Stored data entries
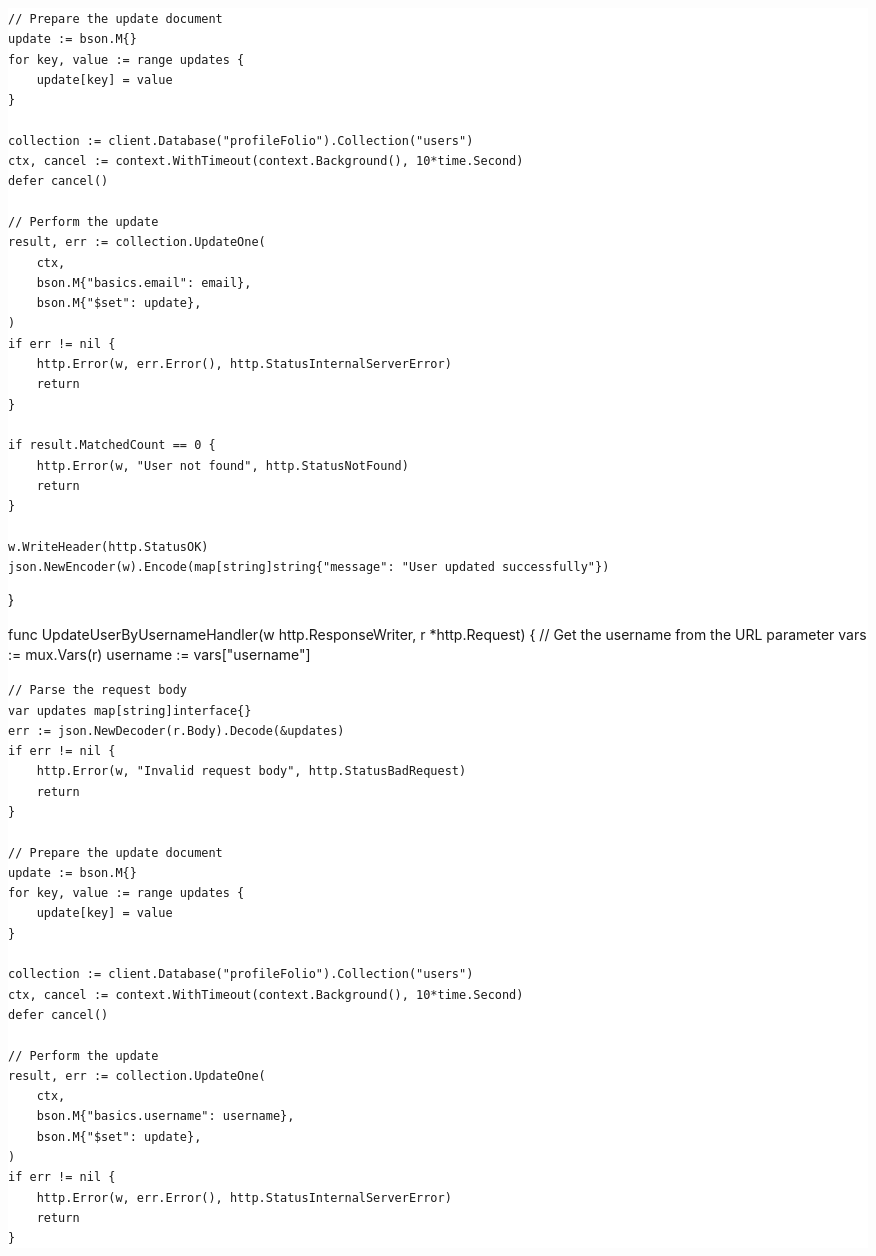     // Prepare the update document
    update := bson.M{}
    for key, value := range updates {
    	update[key] = value
    }

    collection := client.Database("profileFolio").Collection("users")
    ctx, cancel := context.WithTimeout(context.Background(), 10*time.Second)
    defer cancel()

    // Perform the update
    result, err := collection.UpdateOne(
    	ctx,
    	bson.M{"basics.email": email},
    	bson.M{"$set": update},
    )
    if err != nil {
    	http.Error(w, err.Error(), http.StatusInternalServerError)
    	return
    }

    if result.MatchedCount == 0 {
    	http.Error(w, "User not found", http.StatusNotFound)
    	return
    }

    w.WriteHeader(http.StatusOK)
    json.NewEncoder(w).Encode(map[string]string{"message": "User updated successfully"})

}

func UpdateUserByUsernameHandler(w http.ResponseWriter, r \*http.Request) {
// Get the username from the URL parameter
vars := mux.Vars(r)
username := vars["username"]

    // Parse the request body
    var updates map[string]interface{}
    err := json.NewDecoder(r.Body).Decode(&updates)
    if err != nil {
    	http.Error(w, "Invalid request body", http.StatusBadRequest)
    	return
    }

    // Prepare the update document
    update := bson.M{}
    for key, value := range updates {
    	update[key] = value
    }

    collection := client.Database("profileFolio").Collection("users")
    ctx, cancel := context.WithTimeout(context.Background(), 10*time.Second)
    defer cancel()

    // Perform the update
    result, err := collection.UpdateOne(
    	ctx,
    	bson.M{"basics.username": username},
    	bson.M{"$set": update},
    )
    if err != nil {
    	http.Error(w, err.Error(), http.StatusInternalServerError)
    	return
    }
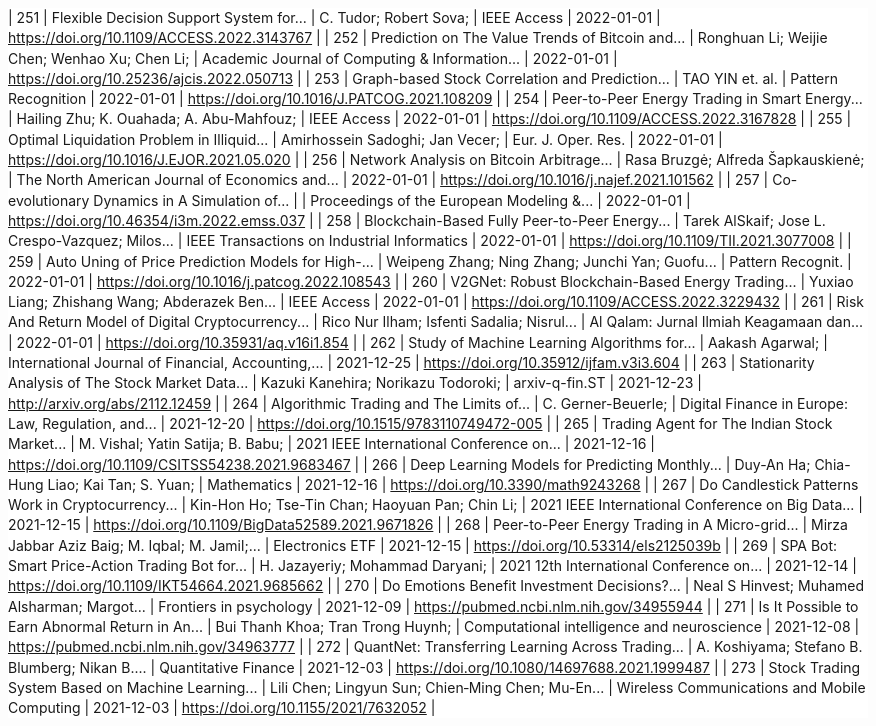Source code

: |  251 | Flexible Decision Support System for...            | C. Tudor; Robert Sova;                             | IEEE Access                                        | 2022-01-01 | <https://doi.org/10.1109/ACCESS.2022.3143767>                               |
|  252 | Prediction on The Value Trends of Bitcoin and...   | Ronghuan Li; Weijie Chen; Wenhao Xu; Chen Li;      | Academic Journal of Computing & Information...     | 2022-01-01 | <https://doi.org/10.25236/ajcis.2022.050713>                                |
|  253 | Graph-based Stock Correlation and Prediction...    | TAO YIN et. al.                                    | Pattern Recognition                                | 2022-01-01 | <https://doi.org/10.1016/J.PATCOG.2021.108209>                              |
|  254 | Peer-to-Peer Energy Trading in Smart Energy...     | Hailing Zhu; K. Ouahada; A. Abu-Mahfouz;           | IEEE Access                                        | 2022-01-01 | <https://doi.org/10.1109/ACCESS.2022.3167828>                               |
|  255 | Optimal Liquidation Problem in Illiquid...         | Amirhossein Sadoghi; Jan Vecer;                    | Eur. J. Oper. Res.                                 | 2022-01-01 | <https://doi.org/10.1016/J.EJOR.2021.05.020>                                |
|  256 | Network Analysis on Bitcoin Arbitrage...           | Rasa Bruzgė; Alfreda Šapkauskienė;                 | The North American Journal of Economics and...     | 2022-01-01 | <https://doi.org/10.1016/j.najef.2021.101562>                               |
|  257 | Co-evolutionary Dynamics in A Simulation of...     |                                                    | Proceedings of the European Modeling &...          | 2022-01-01 | <https://doi.org/10.46354/i3m.2022.emss.037>                                |
|  258 | Blockchain-Based Fully Peer-to-Peer Energy...      | Tarek AlSkaif; Jose L. Crespo-Vazquez; Milos...    | IEEE Transactions on Industrial Informatics        | 2022-01-01 | <https://doi.org/10.1109/TII.2021.3077008>                                  |
|  259 | Auto Uning of Price Prediction Models for High-... | Weipeng Zhang; Ning Zhang; Junchi Yan; Guofu...    | Pattern Recognit.                                  | 2022-01-01 | <https://doi.org/10.1016/j.patcog.2022.108543>                              |
|  260 | V2GNet: Robust Blockchain-Based Energy Trading...  | Yuxiao Liang; Zhishang Wang; Abderazek Ben...      | IEEE Access                                        | 2022-01-01 | <https://doi.org/10.1109/ACCESS.2022.3229432>                               |
|  261 | Risk And Return Model of Digital Cryptocurrency... | Rico Nur Ilham; Isfenti Sadalia; Nisrul...         | Al Qalam: Jurnal Ilmiah Keagamaan dan...           | 2022-01-01 | <https://doi.org/10.35931/aq.v16i1.854>                                     |
|  262 | Study of Machine Learning Algorithms for...        | Aakash Agarwal;                                    | International Journal of Financial, Accounting,... | 2021-12-25 | <https://doi.org/10.35912/ijfam.v3i3.604>                                   |
|  263 | Stationarity Analysis of The Stock Market Data...  | Kazuki Kanehira; Norikazu Todoroki;                | arxiv-q-fin.ST                                     | 2021-12-23 | <http://arxiv.org/abs/2112.12459>                                           |
|  264 | Algorithmic Trading and The Limits of...           | C. Gerner-Beuerle;                                 | Digital Finance in Europe: Law, Regulation, and... | 2021-12-20 | <https://doi.org/10.1515/9783110749472-005>                                 |
|  265 | Trading Agent for The Indian Stock Market...       | M. Vishal; Yatin Satija; B. Babu;                  | 2021 IEEE International Conference on...           | 2021-12-16 | <https://doi.org/10.1109/CSITSS54238.2021.9683467>                          |
|  266 | Deep Learning Models for Predicting Monthly...     | Duy-An Ha; Chia-Hung Liao; Kai Tan; S. Yuan;       | Mathematics                                        | 2021-12-16 | <https://doi.org/10.3390/math9243268>                                       |
|  267 | Do Candlestick Patterns Work in Cryptocurrency...  | Kin-Hon Ho; Tse-Tin Chan; Haoyuan Pan; Chin Li;    | 2021 IEEE International Conference on Big Data...  | 2021-12-15 | <https://doi.org/10.1109/BigData52589.2021.9671826>                         |
|  268 | Peer-to-Peer Energy Trading in A Micro-grid...     | Mirza Jabbar Aziz Baig; M. Iqbal; M. Jamil;...     | Electronics ETF                                    | 2021-12-15 | <https://doi.org/10.53314/els2125039b>                                      |
|  269 | SPA Bot: Smart Price-Action Trading Bot for...     | H. Jazayeriy; Mohammad Daryani;                    | 2021 12th International Conference on...           | 2021-12-14 | <https://doi.org/10.1109/IKT54664.2021.9685662>                             |
|  270 | Do Emotions Benefit Investment Decisions?...       | Neal S Hinvest; Muhamed Alsharman; Margot...       | Frontiers in psychology                            | 2021-12-09 | <https://pubmed.ncbi.nlm.nih.gov/34955944>                                  |
|  271 | Is It Possible to Earn Abnormal Return in An...    | Bui Thanh Khoa; Tran Trong Huynh;                  | Computational intelligence and neuroscience        | 2021-12-08 | <https://pubmed.ncbi.nlm.nih.gov/34963777>                                  |
|  272 | QuantNet: Transferring Learning Across Trading...  | A. Koshiyama; Stefano B. Blumberg; Nikan B....     | Quantitative Finance                               | 2021-12-03 | <https://doi.org/10.1080/14697688.2021.1999487>                             |
|  273 | Stock Trading System Based on Machine Learning...  | Lili Chen; Lingyun Sun; Chien‐Ming Chen; Mu-En...  | Wireless Communications and Mobile Computing       | 2021-12-03 | <https://doi.org/10.1155/2021/7632052>                                      |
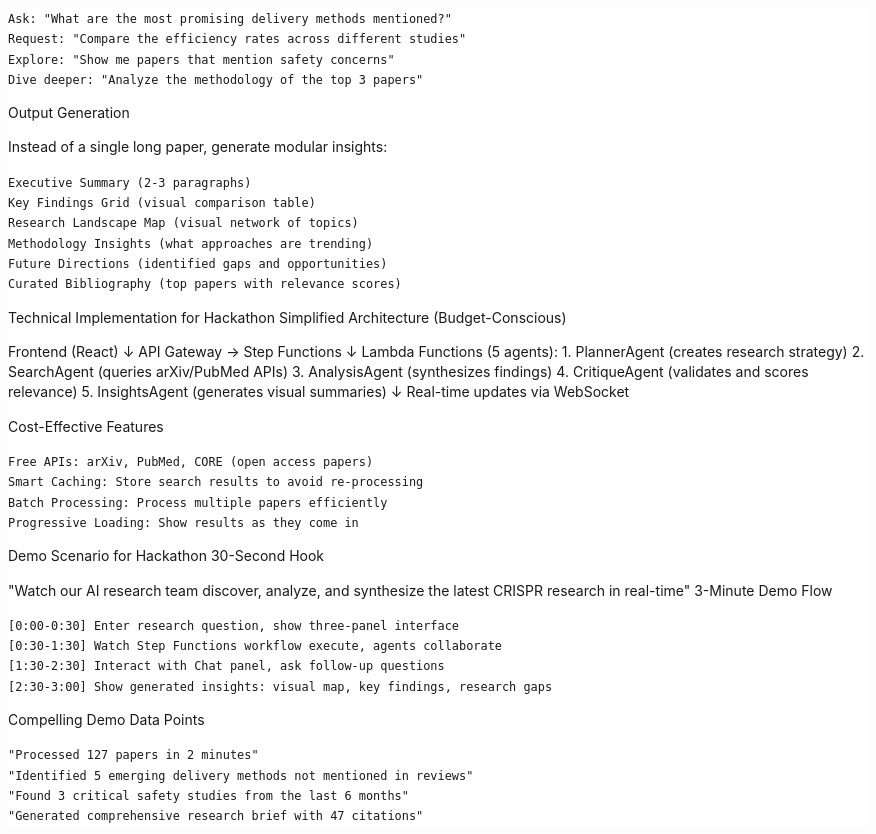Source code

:     Ask: "What are the most promising delivery methods mentioned?"
    Request: "Compare the efficiency rates across different studies"
    Explore: "Show me papers that mention safety concerns"
    Dive deeper: "Analyze the methodology of the top 3 papers"

Output Generation

Instead of a single long paper, generate modular insights:

    Executive Summary (2-3 paragraphs)
    Key Findings Grid (visual comparison table)
    Research Landscape Map (visual network of topics)
    Methodology Insights (what approaches are trending)
    Future Directions (identified gaps and opportunities)
    Curated Bibliography (top papers with relevance scores)

Technical Implementation for Hackathon
Simplified Architecture (Budget-Conscious)

Frontend (React) 
    ↓
API Gateway → Step Functions
    ↓
Lambda Functions (5 agents):
    1. PlannerAgent (creates research strategy)
    2. SearchAgent (queries arXiv/PubMed APIs)
    3. AnalysisAgent (synthesizes findings)
    4. CritiqueAgent (validates and scores relevance)
    5. InsightsAgent (generates visual summaries)
    ↓
Real-time updates via WebSocket

Cost-Effective Features

    Free APIs: arXiv, PubMed, CORE (open access papers)
    Smart Caching: Store search results to avoid re-processing
    Batch Processing: Process multiple papers efficiently
    Progressive Loading: Show results as they come in

Demo Scenario for Hackathon
30-Second Hook

"Watch our AI research team discover, analyze, and synthesize the latest CRISPR research in real-time"
3-Minute Demo Flow

    [0:00-0:30] Enter research question, show three-panel interface
    [0:30-1:30] Watch Step Functions workflow execute, agents collaborate
    [1:30-2:30] Interact with Chat panel, ask follow-up questions
    [2:30-3:00] Show generated insights: visual map, key findings, research gaps

Compelling Demo Data Points

    "Processed 127 papers in 2 minutes"
    "Identified 5 emerging delivery methods not mentioned in reviews"
    "Found 3 critical safety studies from the last 6 months"
    "Generated comprehensive research brief with 47 citations"
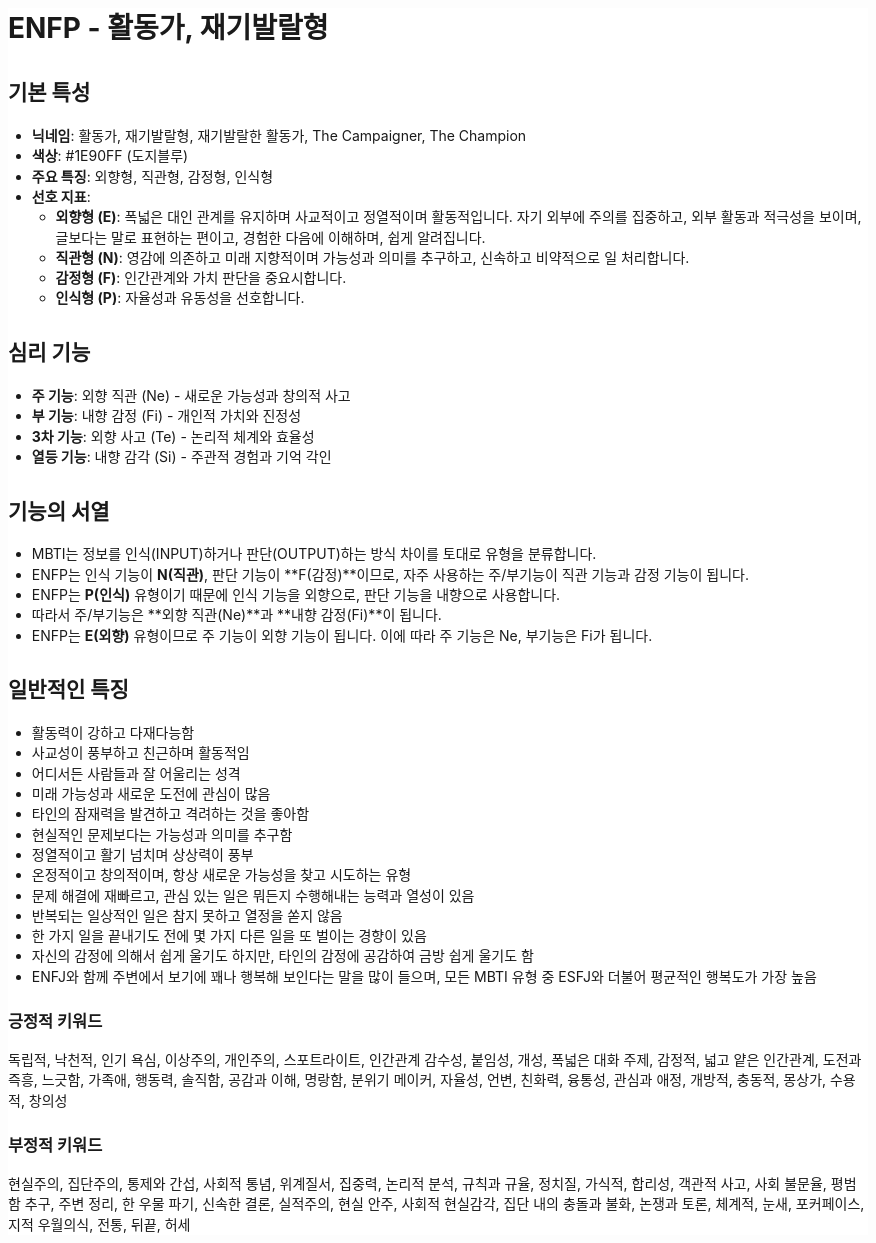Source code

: # ENFP - 활동가, 재기발랄형

## 기본 특성
- **닉네임**: 활동가, 재기발랄형, 재기발랄한 활동가, The Campaigner, The Champion
- **색상**: #1E90FF (도지블루)
- **주요 특징**: 외향형, 직관형, 감정형, 인식형
- **선호 지표**: 
  - **외향형 (E)**: 폭넓은 대인 관계를 유지하며 사교적이고 정열적이며 활동적입니다. 자기 외부에 주의를 집중하고, 외부 활동과 적극성을 보이며, 글보다는 말로 표현하는 편이고, 경험한 다음에 이해하며, 쉽게 알려집니다.
  - **직관형 (N)**: 영감에 의존하고 미래 지향적이며 가능성과 의미를 추구하고, 신속하고 비약적으로 일 처리합니다.
  - **감정형 (F)**: 인간관계와 가치 판단을 중요시합니다.
  - **인식형 (P)**: 자율성과 유동성을 선호합니다.

## 심리 기능
- **주 기능**: 외향 직관 (Ne) - 새로운 가능성과 창의적 사고
- **부 기능**: 내향 감정 (Fi) - 개인적 가치와 진정성
- **3차 기능**: 외향 사고 (Te) - 논리적 체계와 효율성
- **열등 기능**: 내향 감각 (Si) - 주관적 경험과 기억 각인

## 기능의 서열
- MBTI는 정보를 인식(INPUT)하거나 판단(OUTPUT)하는 방식 차이를 토대로 유형을 분류합니다.
- ENFP는 인식 기능이 **N(직관)**, 판단 기능이 **F(감정)**이므로, 자주 사용하는 주/부기능이 직관 기능과 감정 기능이 됩니다.
- ENFP는 **P(인식)** 유형이기 때문에 인식 기능을 외향으로, 판단 기능을 내향으로 사용합니다.
- 따라서 주/부기능은 **외향 직관(Ne)**과 **내향 감정(Fi)**이 됩니다.
- ENFP는 **E(외향)** 유형이므로 주 기능이 외향 기능이 됩니다. 이에 따라 주 기능은 Ne, 부기능은 Fi가 됩니다.

## 일반적인 특징
- 활동력이 강하고 다재다능함
- 사교성이 풍부하고 친근하며 활동적임
- 어디서든 사람들과 잘 어울리는 성격
- 미래 가능성과 새로운 도전에 관심이 많음
- 타인의 잠재력을 발견하고 격려하는 것을 좋아함
- 현실적인 문제보다는 가능성과 의미를 추구함
- 정열적이고 활기 넘치며 상상력이 풍부
- 온정적이고 창의적이며, 항상 새로운 가능성을 찾고 시도하는 유형
- 문제 해결에 재빠르고, 관심 있는 일은 뭐든지 수행해내는 능력과 열성이 있음
- 반복되는 일상적인 일은 참지 못하고 열정을 쏟지 않음
- 한 가지 일을 끝내기도 전에 몇 가지 다른 일을 또 벌이는 경향이 있음
- 자신의 감정에 의해서 쉽게 울기도 하지만, 타인의 감정에 공감하여 금방 쉽게 울기도 함
- ENFJ와 함께 주변에서 보기에 꽤나 행복해 보인다는 말을 많이 들으며, 모든 MBTI 유형 중 ESFJ와 더불어 평균적인 행복도가 가장 높음

### 긍정적 키워드
독립적, 낙천적, 인기 욕심, 이상주의, 개인주의, 스포트라이트, 인간관계 감수성, 붙임성, 개성, 폭넓은 대화 주제, 감정적, 넓고 얕은 인간관계, 도전과 즉흥, 느긋함, 가족애, 행동력, 솔직함, 공감과 이해, 명랑함, 분위기 메이커, 자율성, 언변, 친화력, 융통성, 관심과 애정, 개방적, 충동적, 몽상가, 수용적, 창의성

### 부정적 키워드
현실주의, 집단주의, 통제와 간섭, 사회적 통념, 위계질서, 집중력, 논리적 분석, 규칙과 규율, 정치질, 가식적, 합리성, 객관적 사고, 사회 불문율, 평범함 추구, 주변 정리, 한 우물 파기, 신속한 결론, 실적주의, 현실 안주, 사회적 현실감각, 집단 내의 충돌과 불화, 논쟁과 토론, 체계적, 눈새, 포커페이스, 지적 우월의식, 전통, 뒤끝, 허세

### Problem:
The answer must be all the lines above that hold the word "studies".

### Exercise response:
    Request: "Compare the efficiency rates across different studies"
    "Found 3 critical safety studies from the last 6 months"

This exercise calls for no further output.